Thousands of Palestinians fled the southern Gaza city of Khan Younis on Friday as fighting between Hamas terrorists and Israeli forces intensified. Families were seen traveling on foot down roads, carrying possessions as smoke filled the skies above them.

Also Friday, the Israeli military ordered residents of three Khan Younis neighborhoods and the refugee camp in the city to evacuate to a coastal area. The military said its troops were engaging in close urban combat with Hamas fighters around the city.

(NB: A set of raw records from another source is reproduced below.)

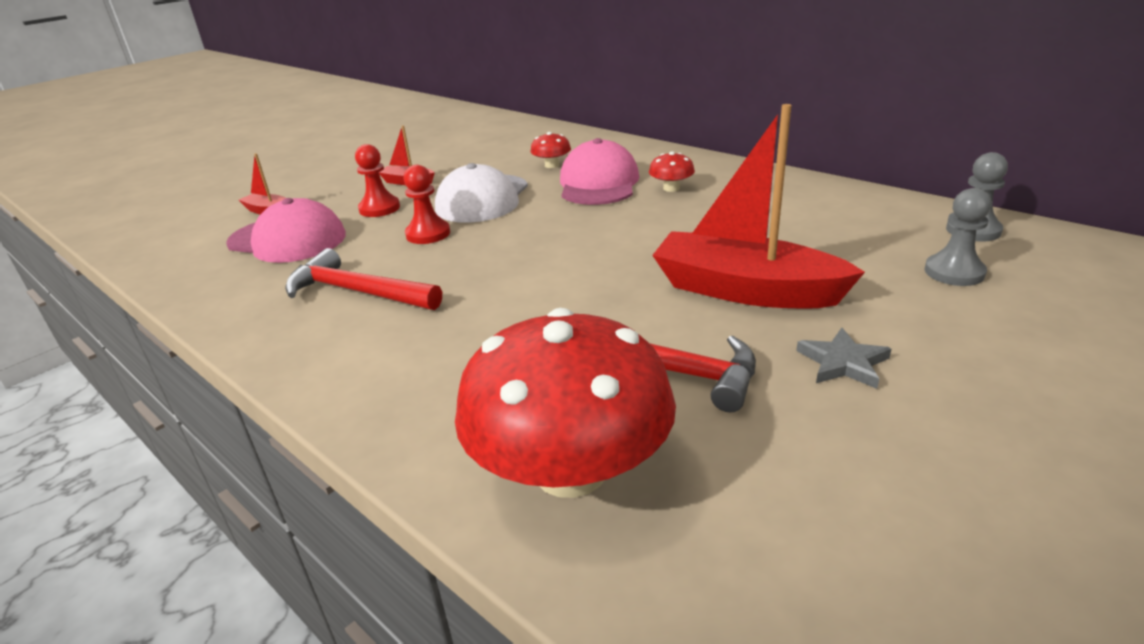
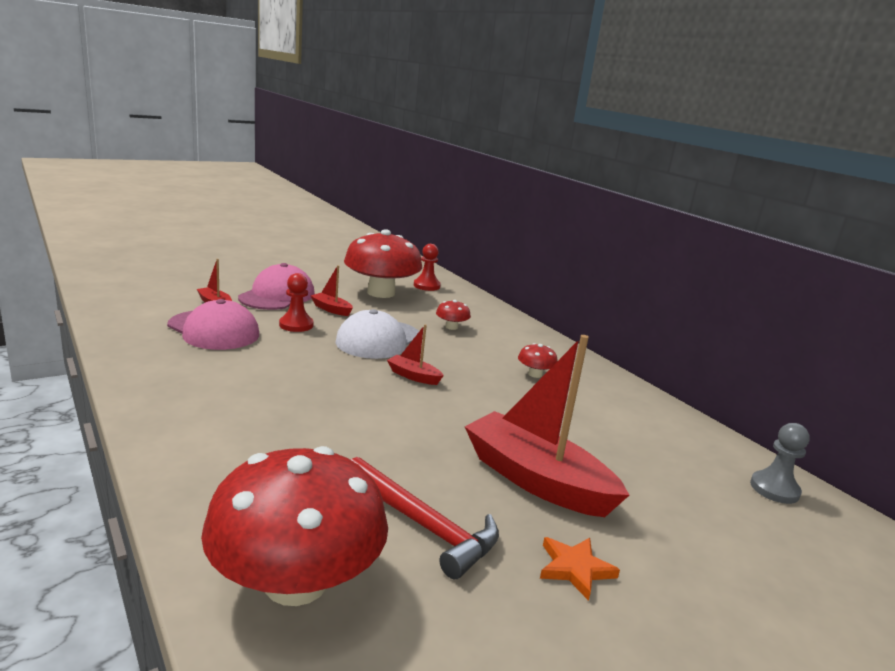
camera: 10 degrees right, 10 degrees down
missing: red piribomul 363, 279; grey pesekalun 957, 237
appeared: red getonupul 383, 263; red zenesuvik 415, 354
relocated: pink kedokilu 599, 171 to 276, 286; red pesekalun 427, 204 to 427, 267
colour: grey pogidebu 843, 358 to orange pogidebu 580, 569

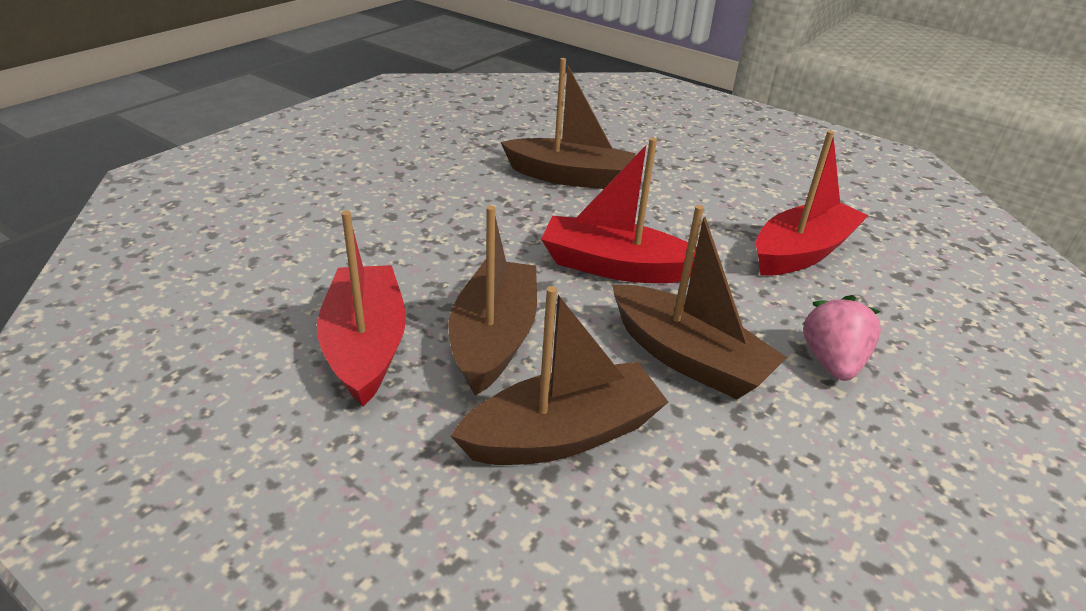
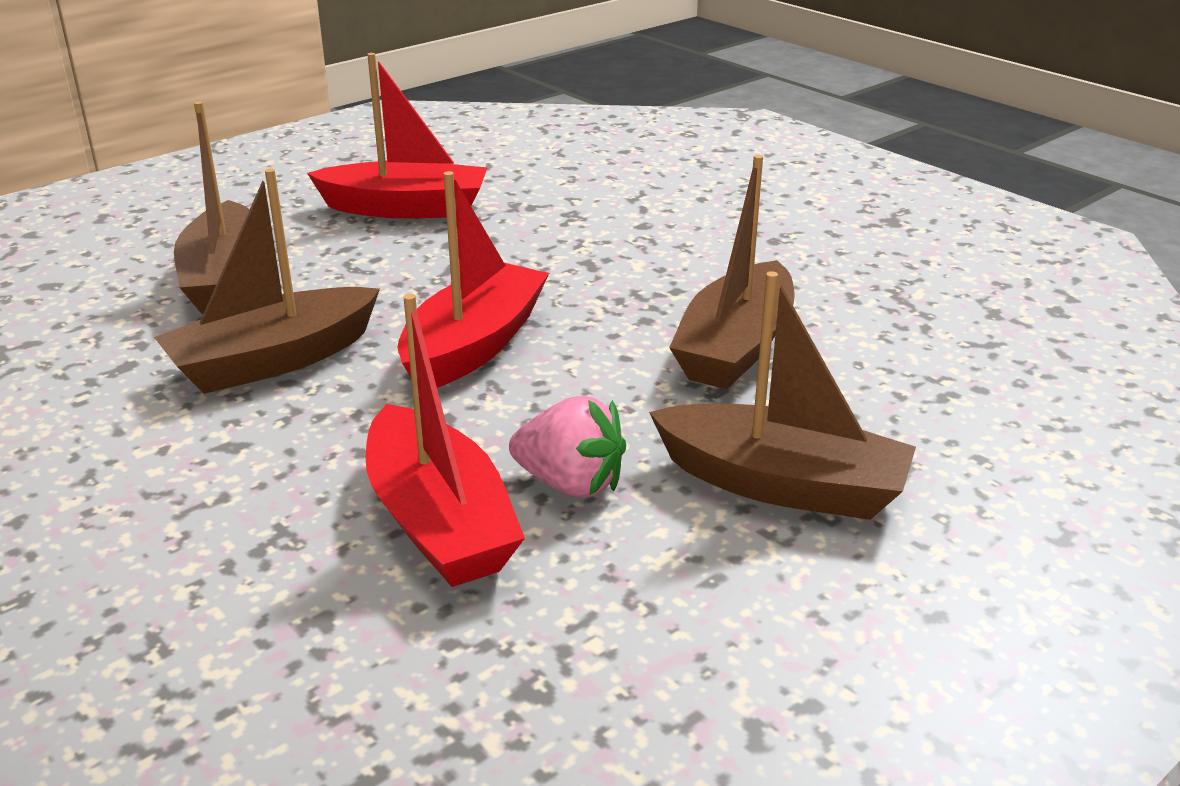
camera: 105 degrees right, 5 degrees down
relocated: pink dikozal 841, 338 to 567, 447; brown zenesuvik 493, 300 to 782, 395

The Khan Younis camp, like others in Gaza, was initially settled by Palestinians who fled or were driven from their homes during the 1948 war surrounding Israel's creation and has since been built up into an urbanized district. The leader of Hamas in Gaza, Yehya Sinwar, and the commander of the group's military wing, Mohammed Deif, both grew up in the Khan Younis refugee camp.

In central Gaza, the other main focus of Israel's offensive currently, Israeli airstrikes on the Nuseirat urban refugee camp overnight killed at least 15 people, including a 5-month-old baby, an AP journalist at the hospital where the casualties were taken said.

The intense fighting came as the United Nations' top court ordered Israel to do all it could to prevent death, destruction, and any acts of genocide in Gaza. But the International Court of Justice stopped short Friday of ordering it to end the military offensive. South Africa has accused Israel of genocide in its offensive, and the court dismissed a request by Israel, which rejects the accusation, that the case be thrown out.